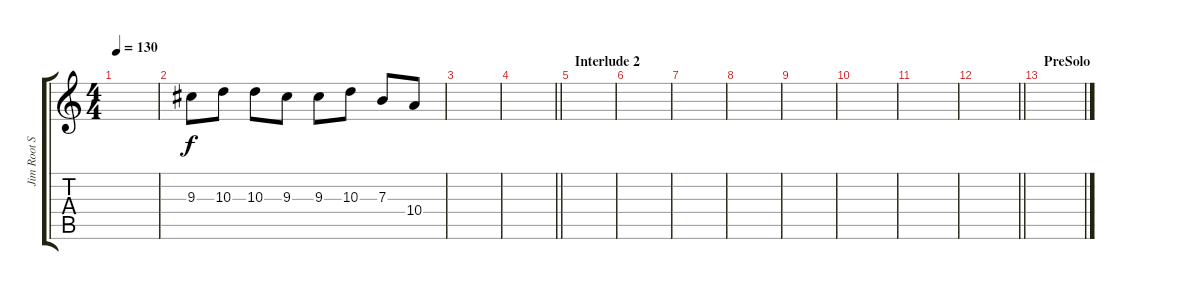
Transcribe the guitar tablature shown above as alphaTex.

\track ("Jim Root Solo" "Jim Root S") {instrument distortionguitar}
\staff {score tabs}
\tuning (Db4 Ab3 E3 B2 Gb2 B1) {hide}
\ts (4 4)
\tempo 130
\clef g2
\ks c
|
9.3.8 10.3.8 10.3.8 9.3.8 9.3.8 10.3.8 7.3.8 10.4.8 |
|
\barLineRight lightlight
|
\section ("" "Interlude 2")
|
|
|
|
|
|
|
\barLineRight lightlight
|
\section ("" "PreSolo")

Goal: In the rows above, switch "guitar tablature" to "guitar tab" and write the lines out again with everything else unchanged. Leave the pictures out.

Output:
Transcribe the guitar tab shown above as alphaTex.

\track ("Jim Root Solo" "Jim Root S") {instrument distortionguitar}
\staff {score tabs}
\tuning (Db4 Ab3 E3 B2 Gb2 B1) {hide}
\ts (4 4)
\tempo 130
\clef g2
\ks c
|
9.3.8 10.3.8 10.3.8 9.3.8 9.3.8 10.3.8 7.3.8 10.4.8 |
|
\barLineRight lightlight
|
\section ("" "Interlude 2")
|
|
|
|
|
|
|
\barLineRight lightlight
|
\section ("" "PreSolo")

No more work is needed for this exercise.